* **DIRECTIONS**
From the line that holds "Cuando el paisaje" to the end of the records, reproduce every line exactly. No pictures.
━━ INFORMATION SHOWN
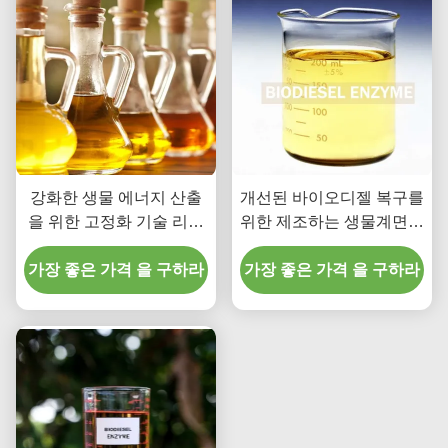
강화한 생물 에너지 산출
개선된 바이오디젤 복구를
을 위한 고정화 기술 리파
위한 제조하는 생물계면활
아제 효소
성제 리파아제 효소
가장 좋은 가격 을 구하라
가장 좋은 가격 을 구하라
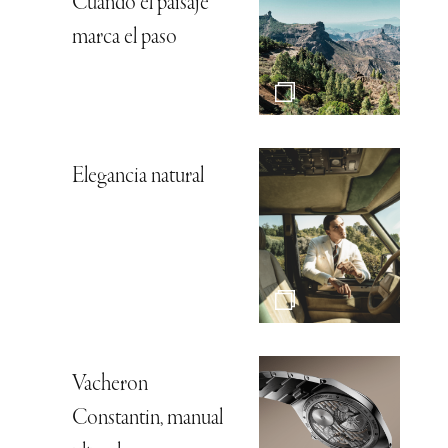
Cuando el paisaje
marca el paso
Elegancia natural
Vacheron
Constantin, manual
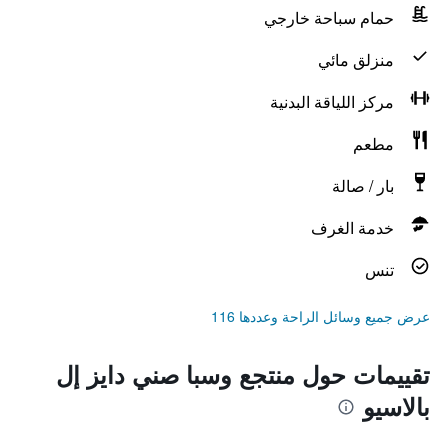
حمام سباحة خارجي
منزلق مائي
مركز اللياقة البدنية
مطعم
بار / صالة
خدمة الغرف
تنس
عرض جميع وسائل الراحة وعددها 116
تقييمات حول منتجع وسبا صني دايز إل
بالاسيو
━━━━
* **SOLUTION**
Cuando el paisaje
marca el paso
Elegancia natural
Vacheron
Constantin, manual
حمام سباحة خارجي
منزلق مائي
مركز اللياقة البدنية
مطعم
بار / صالة
خدمة الغرف
تنس
عرض جميع وسائل الراحة وعددها 116
تقييمات حول منتجع وسبا صني دايز إل
بالاسيو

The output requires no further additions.